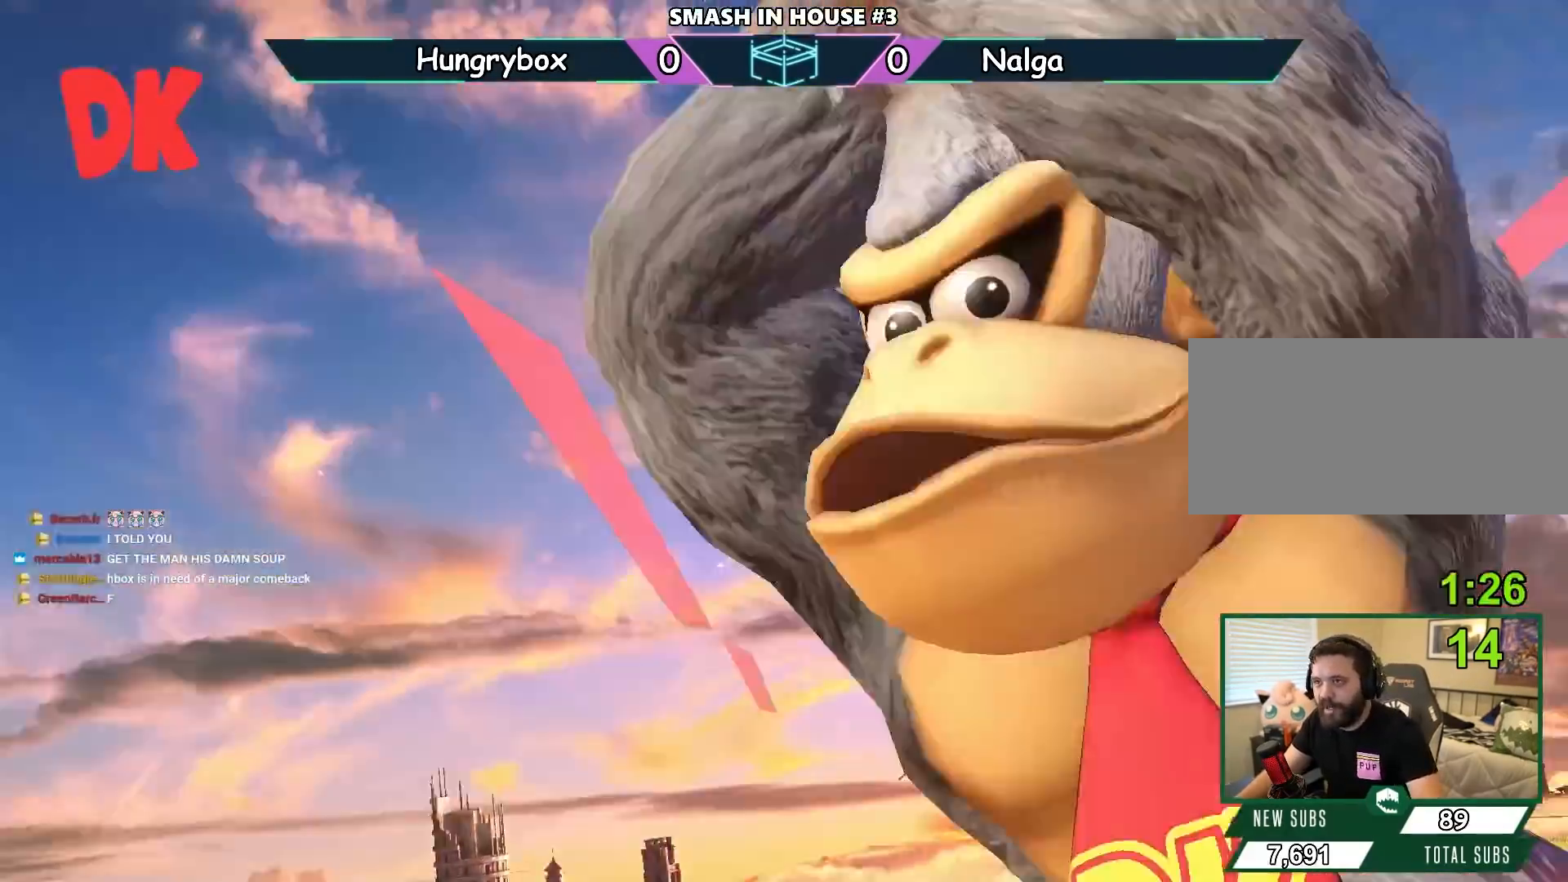
Gameplay with a controller (Nintendo layout); each line is a JSON object with the inputs held at the frame after it. "events" lists button and stick changes between this image and that frame as [ms after this image, input, new state], when the widget could be followed in between. Not read: L3 R3.
{"buttons": ["X"], "left_stick": "center", "right_stick": "center", "events": [[367, "X", "down"]]}
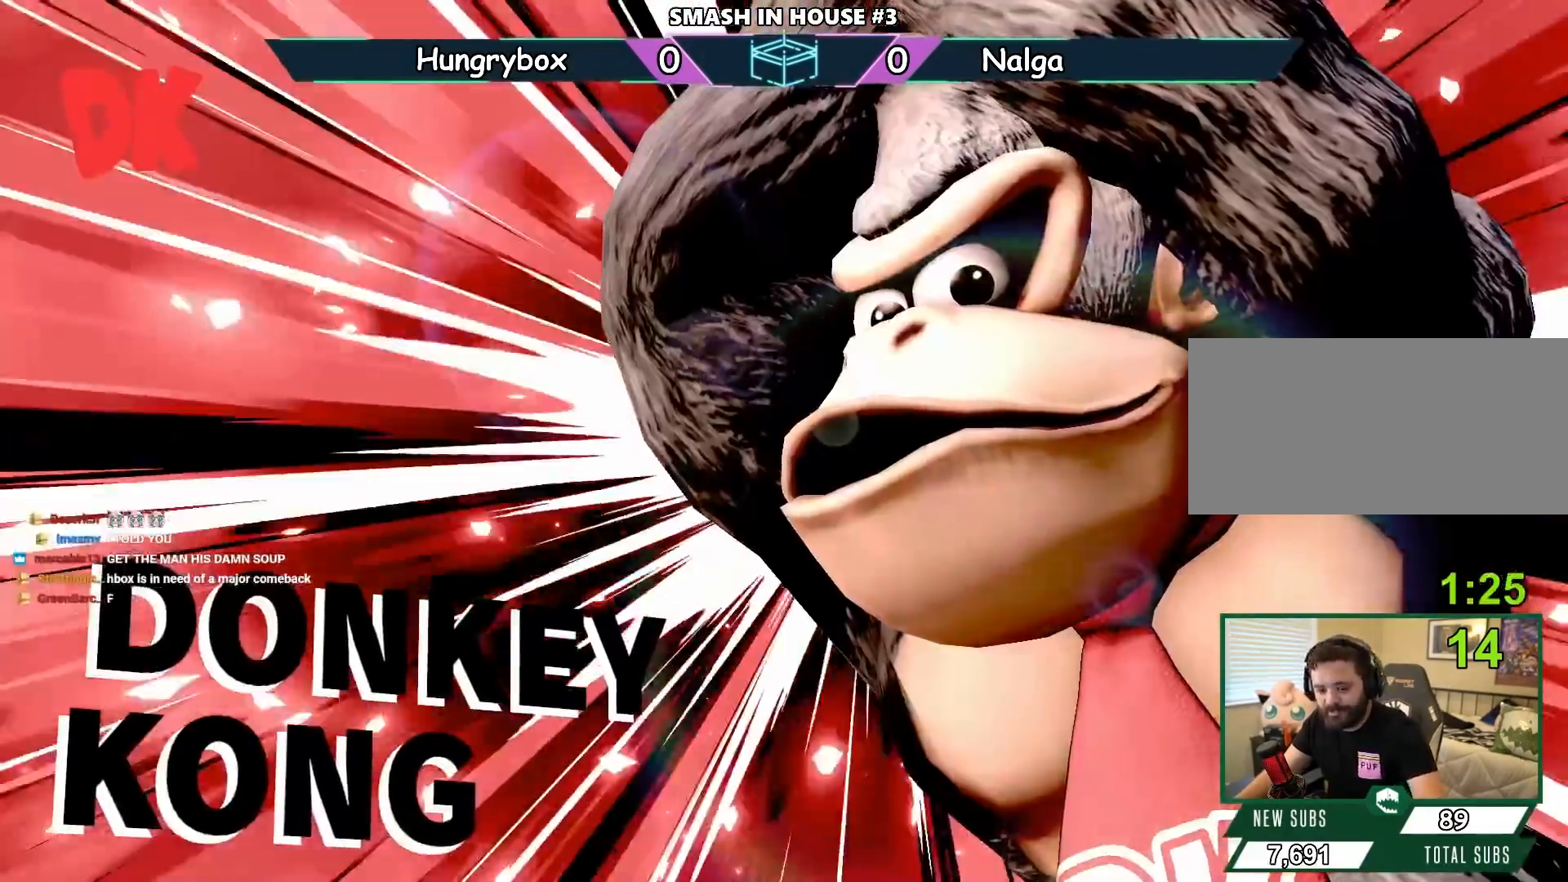
{"buttons": [], "left_stick": "down-left", "right_stick": "center"}
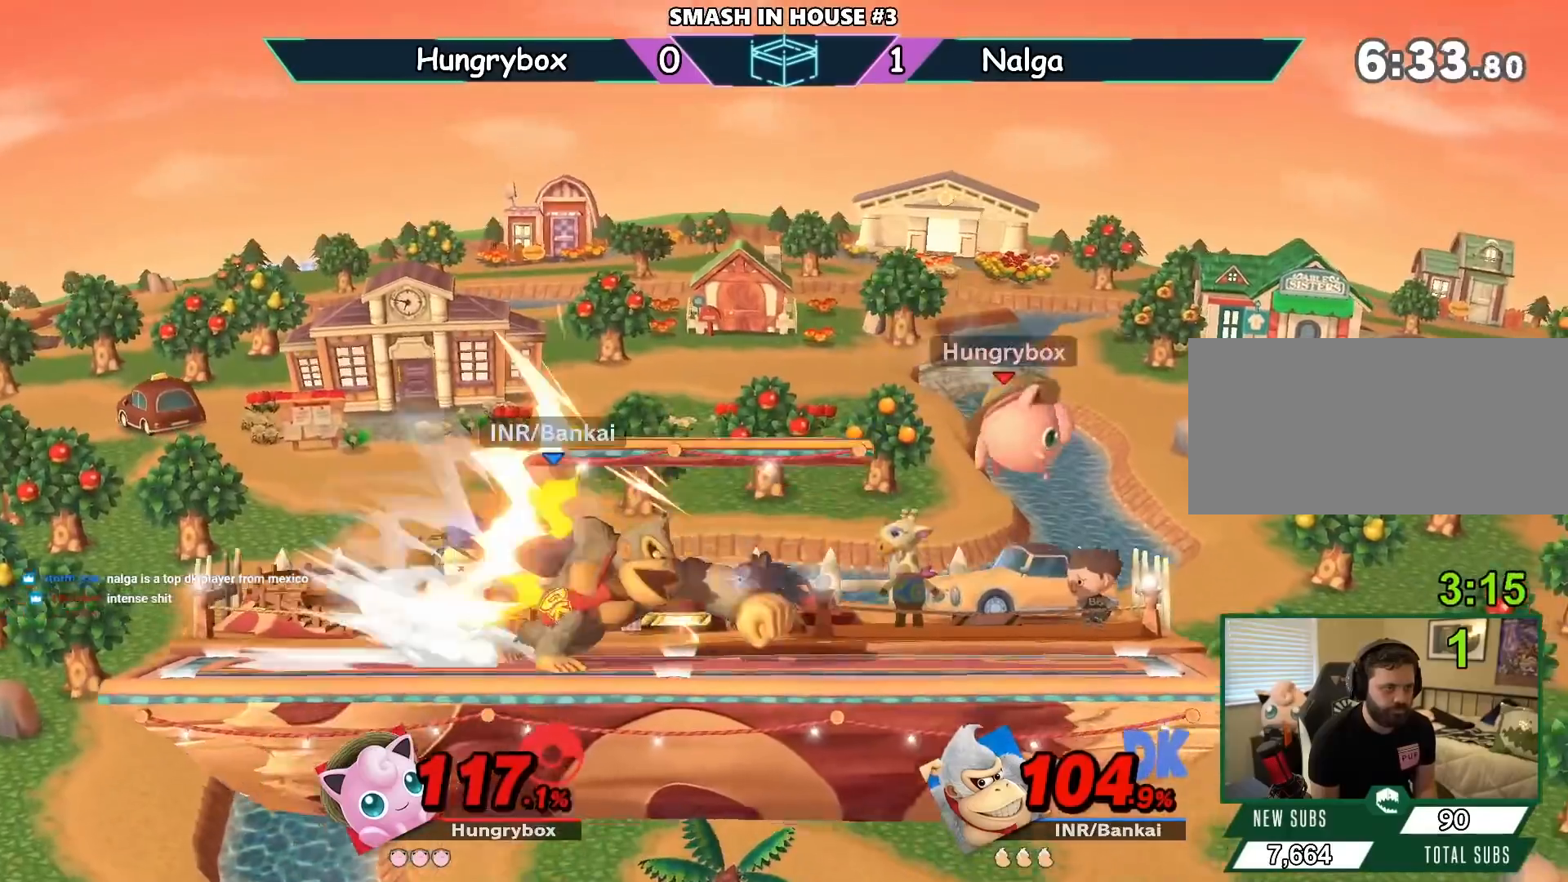
{"buttons": [], "left_stick": "center", "right_stick": "center"}
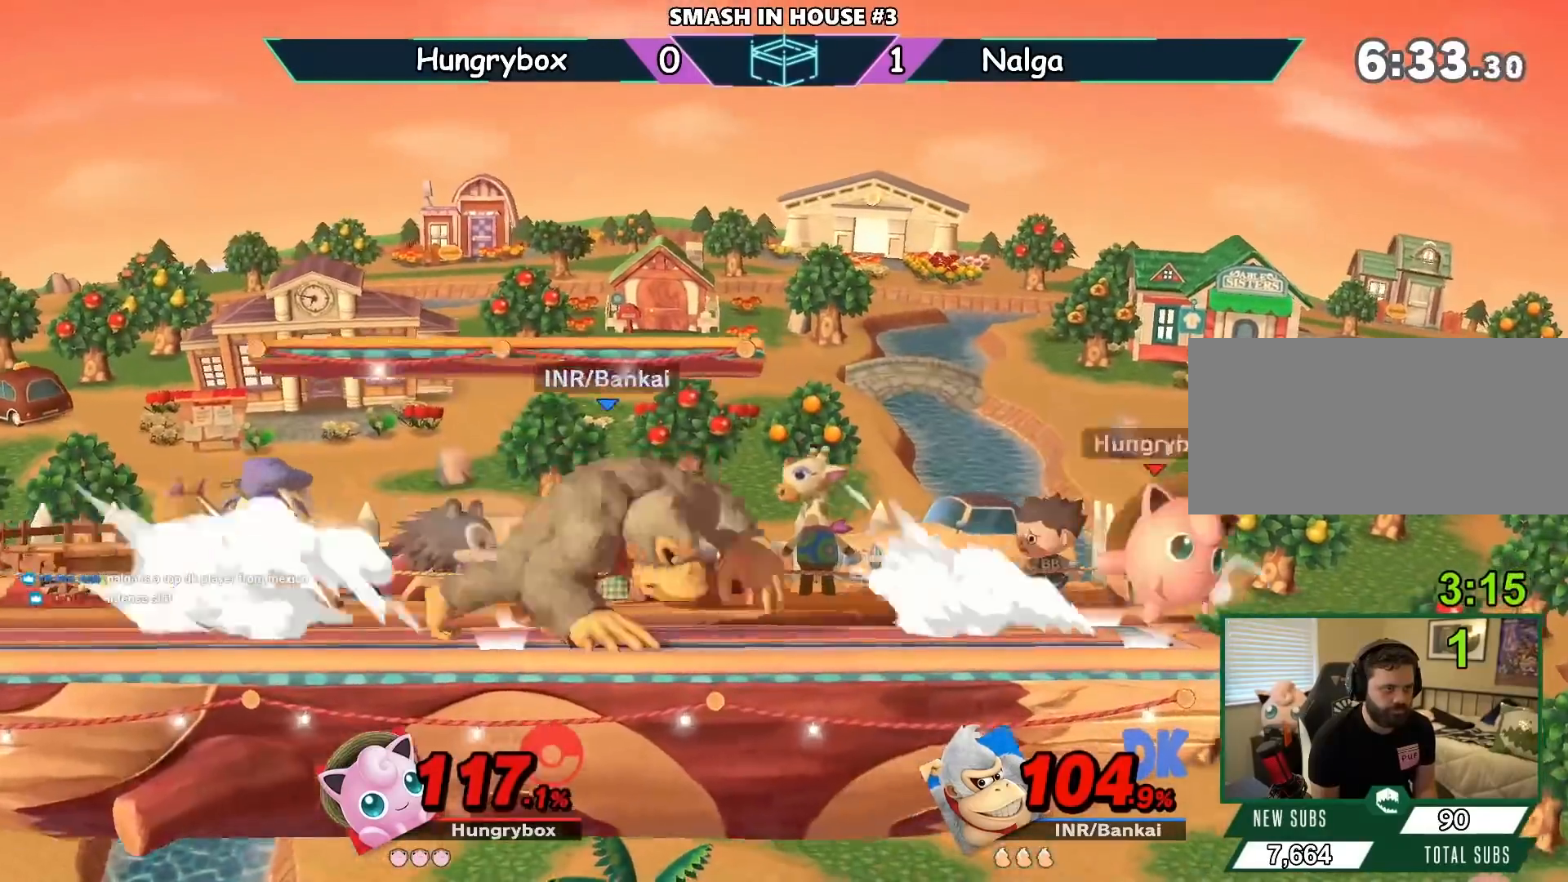
{"buttons": [], "left_stick": "left", "right_stick": "center"}
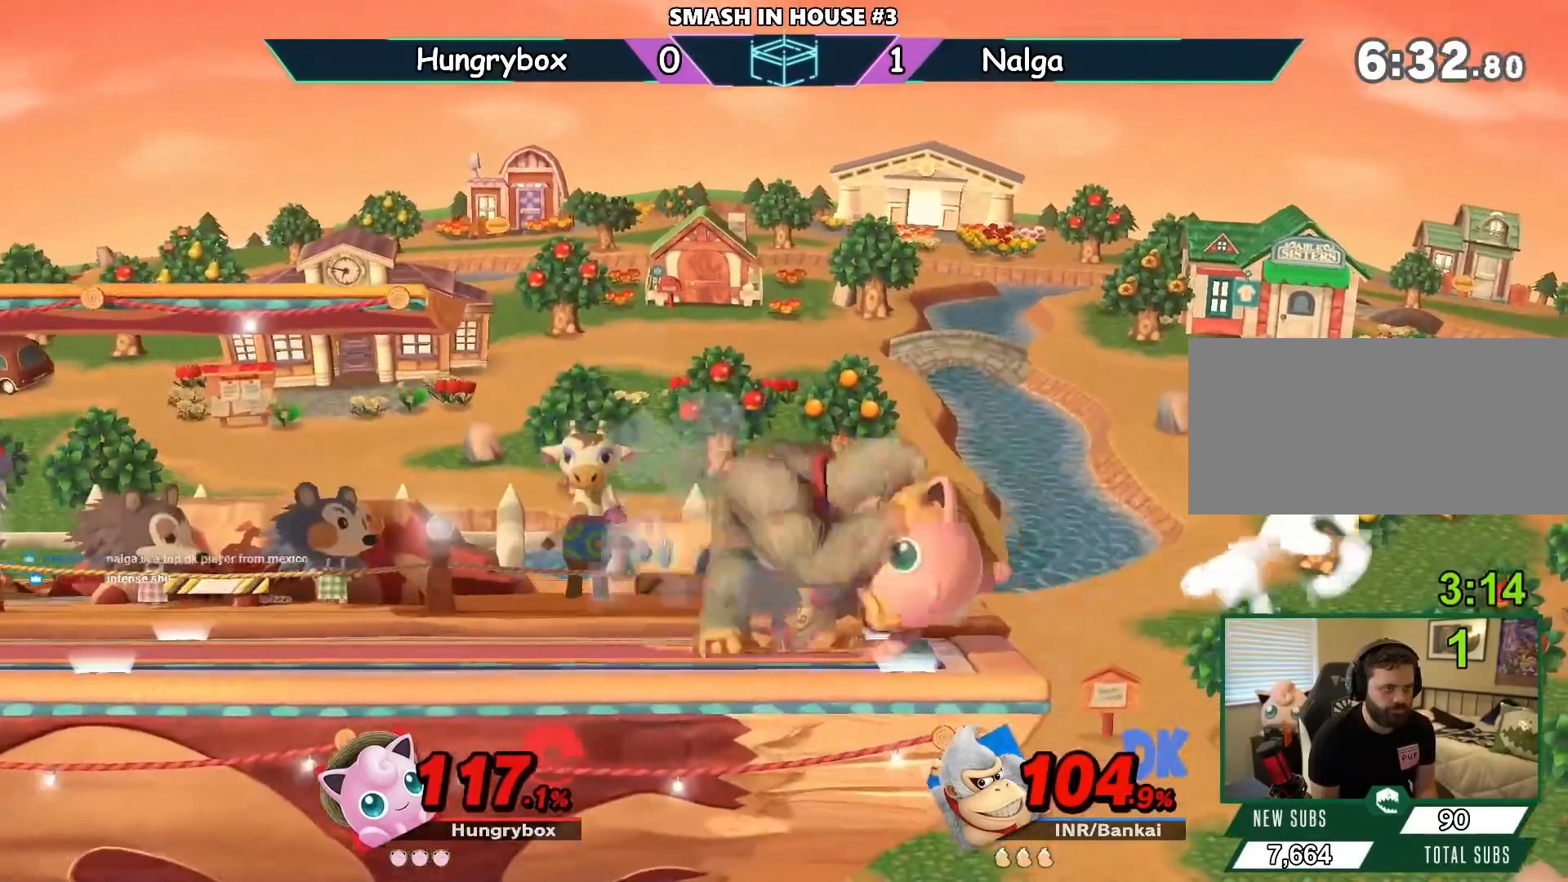
{"buttons": ["R1"], "left_stick": "center", "right_stick": "center", "events": [[267, "R1", "down"], [301, "left_stick", "center"], [401, "left_stick", "left"], [501, "left_stick", "center"]]}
+---+
WHAT YOU HAVE TO DO: Reproduce each entry precisely, dropping only the pictures.

RESULT OF THIS TASK:
Gameplay with a controller (Nintendo layout); each line is a JSON object with the inputs held at the frame after it. "events" lists button and stick changes between this image and that frame as [ms after this image, input, new state], when the widget could be followed in between. Not read: L3 R3.
{"buttons": ["X"], "left_stick": "center", "right_stick": "center", "events": [[367, "X", "down"]]}
{"buttons": [], "left_stick": "down-left", "right_stick": "center"}
{"buttons": [], "left_stick": "center", "right_stick": "center"}
{"buttons": [], "left_stick": "left", "right_stick": "center"}
{"buttons": ["R1"], "left_stick": "center", "right_stick": "center", "events": [[267, "R1", "down"], [301, "left_stick", "center"], [401, "left_stick", "left"], [501, "left_stick", "center"]]}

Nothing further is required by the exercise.